Warm-up: For a 1×3 line (states 0, 1, 2), terminal at 0 and 2 with value 0, reward -1 per step, one action “move left” from 1 to 0, one action “move right” from 1 to 2. Compute \(V(1)\) by hand for \(\gamma=1\).

Step 1: From state 1 we take one action and reach either state 0 or state 2 (each terminal with value 0).
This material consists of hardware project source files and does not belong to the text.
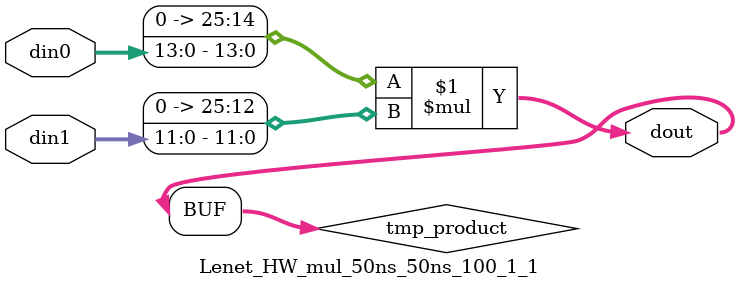
<source format=v>

`timescale 1 ns / 1 ps

  module Lenet_HW_mul_50ns_50ns_100_1_1(din0, din1, dout);
parameter ID = 1;
parameter NUM_STAGE = 0;
parameter din0_WIDTH = 14;
parameter din1_WIDTH = 12;
parameter dout_WIDTH = 26;

input [din0_WIDTH - 1 : 0] din0; 
input [din1_WIDTH - 1 : 0] din1; 
output [dout_WIDTH - 1 : 0] dout;

wire signed [dout_WIDTH - 1 : 0] tmp_product;










assign tmp_product = $signed({1'b0, din0}) * $signed({1'b0, din1});











assign dout = tmp_product;







endmodule

</source>
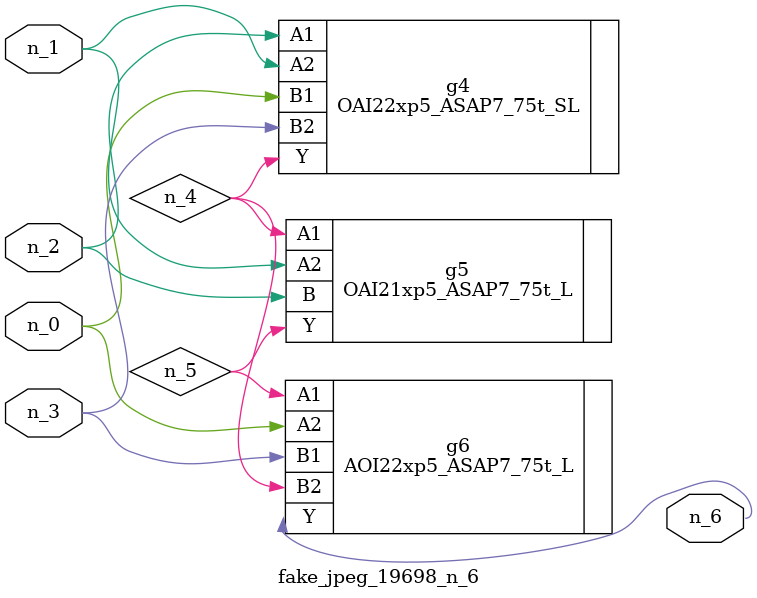
<source format=v>
module fake_jpeg_19698_n_6 (n_0, n_3, n_2, n_1, n_6);

input n_0;
input n_3;
input n_2;
input n_1;

output n_6;

wire n_4;
wire n_5;

OAI22xp5_ASAP7_75t_SL g4 ( 
.A1(n_2),
.A2(n_1),
.B1(n_0),
.B2(n_3),
.Y(n_4)
);

OAI21xp5_ASAP7_75t_L g5 ( 
.A1(n_4),
.A2(n_1),
.B(n_2),
.Y(n_5)
);

AOI22xp5_ASAP7_75t_L g6 ( 
.A1(n_5),
.A2(n_0),
.B1(n_3),
.B2(n_4),
.Y(n_6)
);


endmodule
</source>
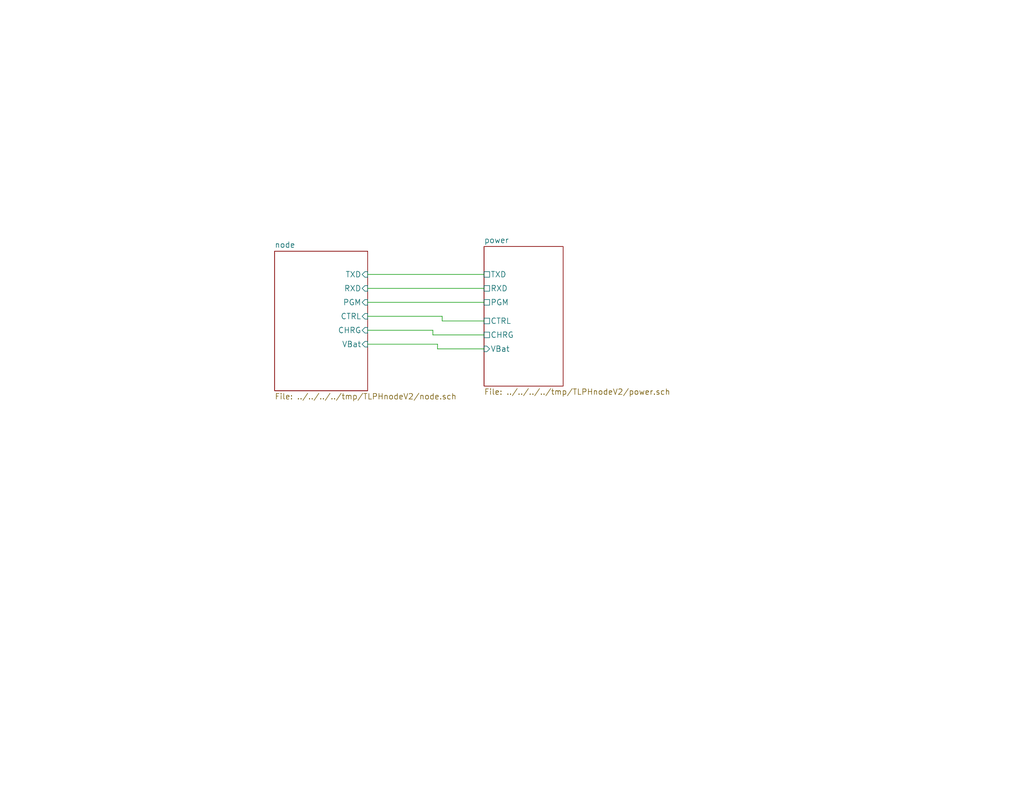
<source format=kicad_sch>
(kicad_sch (version 20230121) (generator eeschema)

  (uuid 558ca449-9b9e-48e4-a883-233d2977da9f)

  (paper "USLetter")

  (title_block
    (title "TLPH Node")
    (company "RockingDLabs")
    (comment 1 "http://sensornodeinfo.rockingdlabs.com")
  )

  


  (wire (pts (xy 118.11 91.44) (xy 132.08 91.44))
    (stroke (width 0) (type default))
    (uuid 24cd4de3-a52c-41b0-99fe-1e98fc590d1c)
  )
  (wire (pts (xy 120.65 86.36) (xy 120.65 87.63))
    (stroke (width 0) (type default))
    (uuid 383b1ff0-fd64-4700-93aa-26d032231dd9)
  )
  (wire (pts (xy 100.33 82.55) (xy 132.08 82.55))
    (stroke (width 0) (type default))
    (uuid 4168413d-aee9-453f-9d3d-a9d493a7af50)
  )
  (wire (pts (xy 120.65 87.63) (xy 132.08 87.63))
    (stroke (width 0) (type default))
    (uuid 4a7dd967-4d9e-477d-8eb8-4600cd264d22)
  )
  (wire (pts (xy 119.38 93.98) (xy 119.38 95.25))
    (stroke (width 0) (type default))
    (uuid 582db86f-0104-4507-97fe-2f371cd39536)
  )
  (wire (pts (xy 132.08 78.74) (xy 100.33 78.74))
    (stroke (width 0) (type default))
    (uuid 6b545f50-1f70-48b1-ad86-4023c73c5663)
  )
  (wire (pts (xy 100.33 86.36) (xy 120.65 86.36))
    (stroke (width 0) (type default))
    (uuid 6c0c18c7-2d7d-4373-81b8-49d6c979b795)
  )
  (wire (pts (xy 119.38 95.25) (xy 132.08 95.25))
    (stroke (width 0) (type default))
    (uuid 8de84581-71e8-4560-9405-ba5221b02d4a)
  )
  (wire (pts (xy 100.33 74.93) (xy 132.08 74.93))
    (stroke (width 0) (type default))
    (uuid 9db44c0d-5022-4dc8-a2ee-6321486f4d1c)
  )
  (wire (pts (xy 118.11 90.17) (xy 118.11 91.44))
    (stroke (width 0) (type default))
    (uuid a04ccdbd-398e-4f66-8af7-eeddabb1ccf1)
  )
  (wire (pts (xy 100.33 90.17) (xy 118.11 90.17))
    (stroke (width 0) (type default))
    (uuid e67625cc-2111-4ca7-9021-56000feeb023)
  )
  (wire (pts (xy 100.33 93.98) (xy 119.38 93.98))
    (stroke (width 0) (type default))
    (uuid f2c68613-951d-436a-a50c-a2ac271ed882)
  )

  (sheet (at 74.93 68.58) (size 25.4 38.1) (fields_autoplaced)
    (stroke (width 0) (type solid))
    (fill (color 0 0 0 0.0000))
    (uuid 00000000-0000-0000-0000-000058648cf6)
    (property "Sheetname" "node" (at 74.93 67.7414 0)
      (effects (font (size 1.524 1.524)) (justify left bottom))
    )
    (property "Sheetfile" "../../../../tmp/TLPHnodeV2/node.sch" (at 74.93 107.3662 0)
      (effects (font (size 1.524 1.524)) (justify left top))
    )
    (pin "TXD" input (at 100.33 74.93 0)
      (effects (font (size 1.524 1.524)) (justify right))
      (uuid c7df65ad-27e8-423f-93cc-43ffc8635eaf)
    )
    (pin "RXD" input (at 100.33 78.74 0)
      (effects (font (size 1.524 1.524)) (justify right))
      (uuid 4a2e1a71-0867-4f22-ab67-37f3e4893d8c)
    )
    (pin "PGM" input (at 100.33 82.55 0)
      (effects (font (size 1.524 1.524)) (justify right))
      (uuid 6976870f-aeeb-45d1-b4a7-c4be11af8d06)
    )
    (pin "CTRL" input (at 100.33 86.36 0)
      (effects (font (size 1.524 1.524)) (justify right))
      (uuid 0b18efc9-5202-4186-bf1a-28572cff5173)
    )
    (pin "CHRG" input (at 100.33 90.17 0)
      (effects (font (size 1.524 1.524)) (justify right))
      (uuid 26bcd83c-584e-4a3b-87b3-a0b4a1b47a41)
    )
    (pin "VBat" input (at 100.33 93.98 0)
      (effects (font (size 1.524 1.524)) (justify right))
      (uuid 93d8d24d-c0d8-4457-ad55-0f5d490bd7e0)
    )
    (instances
      (project "TLPHnodeV2"
        (path "/558ca449-9b9e-48e4-a883-233d2977da9f" (page "2"))
      )
    )
  )

  (sheet (at 132.08 67.31) (size 21.59 38.1) (fields_autoplaced)
    (stroke (width 0) (type solid))
    (fill (color 0 0 0 0.0000))
    (uuid 00000000-0000-0000-0000-000058648e42)
    (property "Sheetname" "power" (at 132.08 66.4714 0)
      (effects (font (size 1.524 1.524)) (justify left bottom))
    )
    (property "Sheetfile" "../../../../tmp/TLPHnodeV2/power.sch" (at 132.08 106.0962 0)
      (effects (font (size 1.524 1.524)) (justify left top))
    )
    (pin "VBat" input (at 132.08 95.25 180)
      (effects (font (size 1.524 1.524)) (justify left))
      (uuid 5a0e3ca7-5bee-4dbc-a90a-5d135c16b25a)
    )
    (pin "CHRG" passive (at 132.08 91.44 180)
      (effects (font (size 1.524 1.524)) (justify left))
      (uuid cc851699-bc26-4c98-944d-7403a2513921)
    )
    (pin "CTRL" passive (at 132.08 87.63 180)
      (effects (font (size 1.524 1.524)) (justify left))
      (uuid 66a678b3-d202-434a-968c-be3cc5576882)
    )
    (pin "PGM" passive (at 132.08 82.55 180)
      (effects (font (size 1.524 1.524)) (justify left))
      (uuid e6aebc42-2153-4efe-be55-276b05fc6fd7)
    )
    (pin "RXD" passive (at 132.08 78.74 180)
      (effects (font (size 1.524 1.524)) (justify left))
      (uuid cc3c879f-ce34-4988-be23-6332789f7a18)
    )
    (pin "TXD" passive (at 132.08 74.93 180)
      (effects (font (size 1.524 1.524)) (justify left))
      (uuid 1d64f314-2983-4189-8ac4-3301c76dd08e)
    )
    (instances
      (project "TLPHnodeV2"
        (path "/558ca449-9b9e-48e4-a883-233d2977da9f" (page "3"))
      )
    )
  )

  (sheet_instances
    (path "/" (page "1"))
  )
)

</source>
So we get one step of reward -1 and then 0. Thus \(V(1) = -1 + \gamma \cdot 0 = -1\) (for \(\gamma=1\) or any \(\gamma\): \(V(1) = -1\)).

Explanation: One step to either terminal gives immediate reward -1 and then value 0. The same Bellman expectation structure is used in the 4×4 gridworld: each state’s value is immediate reward plus \(\gamma\) times the value of the next state, averaged over the policy.

Extra practice

  1. Warm-up: For a 1×3 line (states 0, 1, 2), terminal at 0 and 2 with value 0, reward -1 per step, one action “move left” from 1 to 0, one action “move right” from 1 to 2. Compute \(V(1)\) by hand for \(\gamma=1\) (one step to either terminal ⇒ -1).
  2. Coding: Run policy evaluation (iterative Bellman expectation) on a 4×4 gridworld until convergence. Plot \(V(s)\) as a heatmap for a random policy (e.g. uniform over actions).
  3. Challenge: After convergence, derive the greedy policy with respect to your \(V\): in each state, which action(s) maximize immediate reward + \(V(s’)\)? Plot or print the greedy policy as arrows. Compare to the optimal policy (shortest path to nearest terminal).